Print the text of every item below line for line, keeping every character unchanged and leaving out the pictures.

⟨

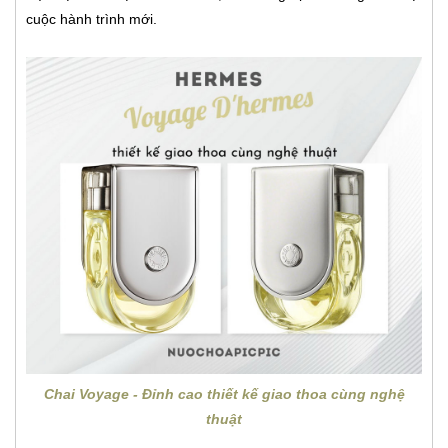
cuộc hành trình mới.
Chai Voyage - Đỉnh cao thiết kế giao thoa cùng nghệ
thuật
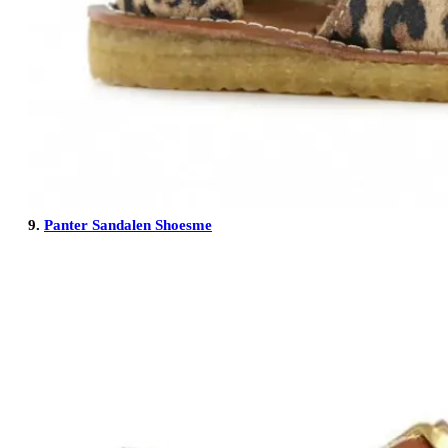
9.
Panter Sandalen Shoesme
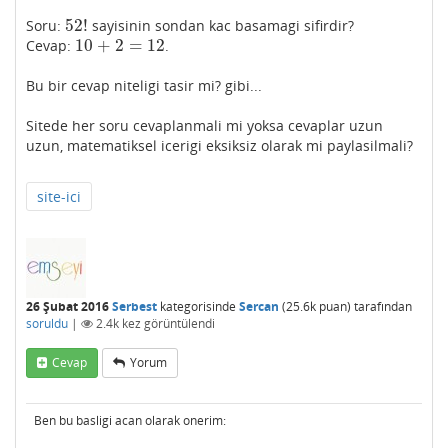
52
!
Soru:
sayisinin sondan kac basamagi sifirdir?
52
!
10
+
2
=
12
Cevap:
.
10
+
2
=
12
Bu bir cevap niteligi tasir mi? gibi...
Sitede her soru cevaplanmali mi yoksa cevaplar uzun
uzun, matematiksel icerigi eksiksiz olarak mi paylasilmali?
site-ici
26 Şubat 2016
Serbest
kategorisinde
Sercan
(
25.6k
puan)
tarafından
soruldu
|
2.4k
kez görüntülendi
Cevap
Yorum
Ben bu basligi acan olarak onerim:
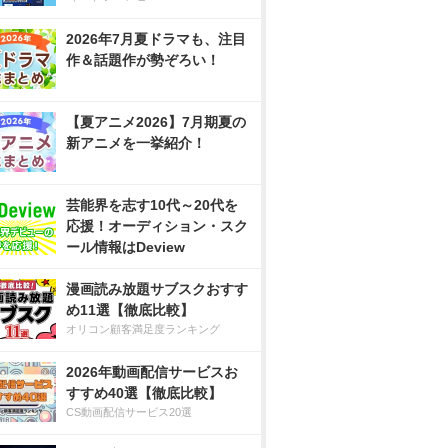
2026年7月夏ドラマも、注目
作＆話題作が勢ぞろい！
【夏アニメ2026】7月期夏の
新アニメを一挙紹介！
芸能界を志す10代～20代を
応援！オーディション・スク
ール情報はDeview
漫画読み放題サブスクおすす
め11選【徹底比較】
オリコン顧客満足度ランキング
2026年動画配信サービスお
すすめ40選【徹底比較】
CS動画配信サービス20選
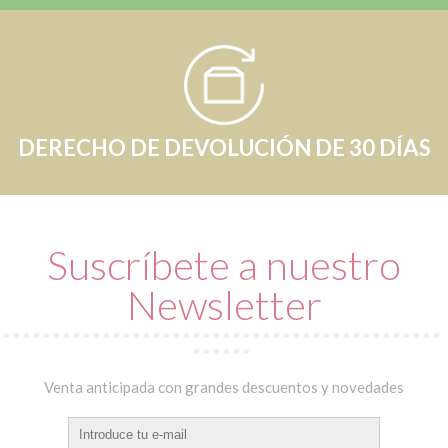
DERECHO DE DEVOLUCIÓN DE 30 DÍAS
Suscríbete a nuestro
Newsletter
Venta anticipada con grandes descuentos y novedades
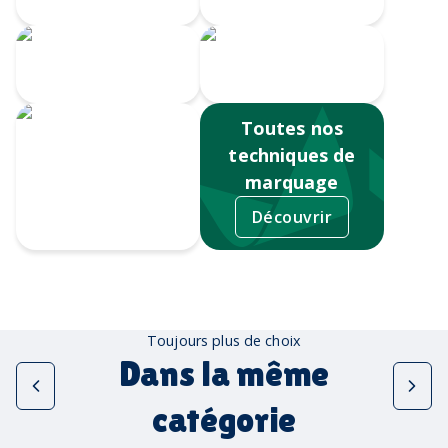
Impression
numérique
Sérigraphie
Toutes nos
techniques de
marquage
Découvrir
Tampographie
Toujours plus de choix
Dans la même
catégorie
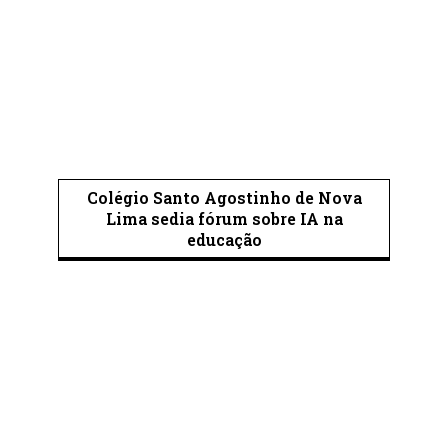
Colégio Santo Agostinho de Nova
Lima sedia fórum sobre IA na
educação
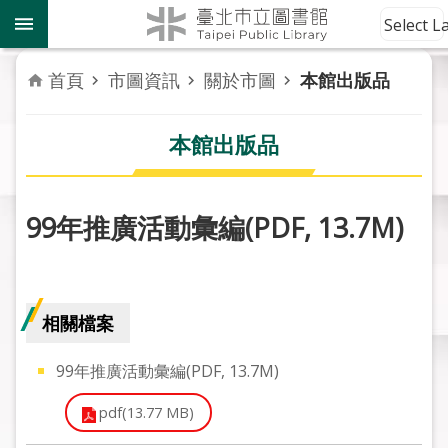
跳到主要內容區塊
到
Select 
館
資
首頁
市圖資訊
關於市圖
本館出版品
訊
本館出版品
讀
者
服
務
99年推廣活動彙編(PDF, 13.7M)
活
動
報
相關檔案
導
99年推廣活動彙編(PDF, 13.7M)
關
於
pdf(13.77 MB)
市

⟩

> _RESPONSE TO THE EXERCISE_:
cuộc hành trình mới.
Chai Voyage - Đỉnh cao thiết kế giao thoa cùng nghệ
thuật
9.
Panter Sandalen Shoesme
52
!
Soru:
sayisinin sondan kac basamagi sifirdir?
52
!
10
+
2
=
12
Cevap:
.
10
+
2
=
12
Bu bir cevap niteligi tasir mi? gibi...
Sitede her soru cevaplanmali mi yoksa cevaplar uzun
uzun, matematiksel icerigi eksiksiz olarak mi paylasilmali?
site-ici
26 Şubat 2016
Serbest
kategorisinde
Sercan
(
25.6k
puan)
tarafından
soruldu
|
2.4k
kez görüntülendi
Cevap
Yorum
Ben bu basligi acan olarak onerim:
2026年7月夏ドラマも、注目
作＆話題作が勢ぞろい！
【夏アニメ2026】7月期夏の
新アニメを一挙紹介！
芸能界を志す10代～20代を
応援！オーディション・スク
ール情報はDeview
漫画読み放題サブスクおすす
め11選【徹底比較】
オリコン顧客満足度ランキング
2026年動画配信サービスお
すすめ40選【徹底比較】
CS動画配信サービス20選
DERECHO DE DEVOLUCIÓN DE 30 DÍAS
Suscríbete a nuestro
Newsletter
Venta anticipada con grandes descuentos y novedades
Impression
numérique
Sérigraphie
Toutes nos
techniques de
marquage
Découvrir
Tampographie
Toujours plus de choix
Dans la même
catégorie
Colégio Santo Agostinho de Nova
Lima sedia fórum sobre IA na
educação
跳到主要內容區塊
到
Select 
館
資
首頁
市圖資訊
關於市圖
本館出版品
訊
本館出版品
讀
者
服
務
99年推廣活動彙編(PDF, 13.7M)
活
動
報
相關檔案
導
99年推廣活動彙編(PDF, 13.7M)
關
於
pdf(13.77 MB)
市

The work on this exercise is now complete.